The man howls laughter. The wolves sing, and it almost sounds like a song of triumph. His laughter becomes shrill, almost like the cackling of a fox. His body changes as he shifts to something inhuman. The guard holding Yuki is distracted, in awe of what’s happening. His grip on her arm is loose. The time is now. She stamps on his foot as hard as she can, and when he screams, his grip slackens. Yuki runs, and she doesn’t look back.
She was lost in the woods for days until hikers found her and helped her finally get home.
I don’t realize I’ve been holding my breath as Yuki tells her story. I suck in a gulp of air, hands in fists in my lap. At some point, I stopped taking notes, too spellbound by Yuki’s story.
“What were they summoning?” I croak.
“A kitsune.” A fox spirit. Those exist, too? “But not just any kitsune, dear.

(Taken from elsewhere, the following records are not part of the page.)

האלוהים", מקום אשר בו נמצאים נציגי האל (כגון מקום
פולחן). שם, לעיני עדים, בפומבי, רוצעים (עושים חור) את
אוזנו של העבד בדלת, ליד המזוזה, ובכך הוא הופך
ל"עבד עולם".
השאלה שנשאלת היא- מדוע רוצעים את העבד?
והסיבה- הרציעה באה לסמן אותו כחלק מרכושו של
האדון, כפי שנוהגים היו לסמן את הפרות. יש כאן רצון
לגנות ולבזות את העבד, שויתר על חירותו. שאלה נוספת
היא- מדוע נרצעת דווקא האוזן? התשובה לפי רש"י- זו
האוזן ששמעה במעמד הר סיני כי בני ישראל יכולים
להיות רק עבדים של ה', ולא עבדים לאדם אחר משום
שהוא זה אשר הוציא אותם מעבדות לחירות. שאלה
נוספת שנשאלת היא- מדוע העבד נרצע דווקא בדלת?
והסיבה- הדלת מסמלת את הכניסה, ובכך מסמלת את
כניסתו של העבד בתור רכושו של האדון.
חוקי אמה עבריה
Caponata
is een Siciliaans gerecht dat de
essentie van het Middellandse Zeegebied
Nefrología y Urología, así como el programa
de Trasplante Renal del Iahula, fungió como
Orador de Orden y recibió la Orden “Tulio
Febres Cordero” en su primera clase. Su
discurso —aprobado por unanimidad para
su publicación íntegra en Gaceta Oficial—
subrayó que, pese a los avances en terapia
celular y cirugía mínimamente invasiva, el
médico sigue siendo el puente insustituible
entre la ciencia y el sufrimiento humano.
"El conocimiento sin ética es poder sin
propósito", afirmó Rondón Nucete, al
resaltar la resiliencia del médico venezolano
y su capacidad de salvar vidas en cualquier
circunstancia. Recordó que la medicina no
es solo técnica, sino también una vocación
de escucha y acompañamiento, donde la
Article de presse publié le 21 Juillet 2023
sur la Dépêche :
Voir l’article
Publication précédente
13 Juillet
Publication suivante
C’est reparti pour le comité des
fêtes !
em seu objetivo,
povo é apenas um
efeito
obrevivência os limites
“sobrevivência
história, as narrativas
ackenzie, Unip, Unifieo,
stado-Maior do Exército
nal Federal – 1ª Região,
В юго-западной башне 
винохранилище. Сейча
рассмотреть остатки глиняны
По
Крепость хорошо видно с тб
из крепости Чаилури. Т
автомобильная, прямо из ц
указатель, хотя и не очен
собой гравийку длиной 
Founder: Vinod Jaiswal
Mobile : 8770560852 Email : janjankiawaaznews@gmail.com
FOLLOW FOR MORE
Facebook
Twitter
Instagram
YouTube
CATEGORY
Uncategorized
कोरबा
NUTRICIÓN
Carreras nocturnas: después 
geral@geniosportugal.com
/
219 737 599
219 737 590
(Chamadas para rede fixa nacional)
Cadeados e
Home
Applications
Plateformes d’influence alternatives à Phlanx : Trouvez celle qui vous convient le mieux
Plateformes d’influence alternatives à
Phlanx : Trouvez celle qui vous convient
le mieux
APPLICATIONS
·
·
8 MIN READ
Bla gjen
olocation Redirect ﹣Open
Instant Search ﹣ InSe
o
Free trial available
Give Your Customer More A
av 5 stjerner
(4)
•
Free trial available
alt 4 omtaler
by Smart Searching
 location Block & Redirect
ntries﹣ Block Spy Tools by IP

Do you know the legend of Tamano-no-Mae?”
“I think so.”
She smiles, clearly excited to tell this story. “During the Muromachi Era, it is written that an evil lord plotted to kill Emperor Toba. He hired a woman to seduce the emperor and assassinate him. Her beauty and intelligence enraptured the emperor, and she became his courtesan. But slowly, the emperor became gravely ill. He aged rapidly, and no one could understand why. When an astrologer arrived to treat the emperor’s ailing condition, he discovered the courtesan’s secret. She was a nine-tailed kitsune. Her identity revealed, she fled the emperor’s court. The great warriors Kazusa-no-suke and Miura-no-suke hunted her down, but while they slew her body, Tamano-no-Mae’s spirit endured. It was believed that her spirit embedded itself in the Sessho-seki—the Killing Stone.” A grim expression twists her mouth. “However, the stone was stolen many years ago. Not long before I was abducted, in fact.”
Understanding makes my mouth run dry. “So if her spirit was contained within the stone… then when your abductor broke it—”
She nods sullenly. “He released her spirit and allowed her to possess him.”
Ami’s eyes are wide, cheeks bright red. “I… I’m sorry, Onodera. Grandma, that’s not what happened.”
“It is!” Yuki snaps.
Laughing with embarrassment, Ami suddenly springs up. “I think it’s time that you left, Onodera. I’m so sorry for wasting your time.” She all but walks me out the door. Before the door closes, she says, “Grandma! I told you to tell him what you told the papers! He’s going to think you’re crazy!”
For several seconds, I’m frozen in the hallway. My mind won’t stop spinning.
A kitsune.
If I didn’t know about the existence of werewolves, I wouldn’t have believed this story for a second. I’ve heard about kitsune from folktales. They’re fox spirits who sometimes possess humans, usually women just like Tamano-no-Mae. But according to Yuki’s story, kitsune are real, and they’re nothing like the folktales. They’re worse.
Is there a kitsune among the Namikawa-kai or the Takada-kai?
I wanted a big story, well I’ve got one.
I don’t know if I can do this… but I’m going to give it my all.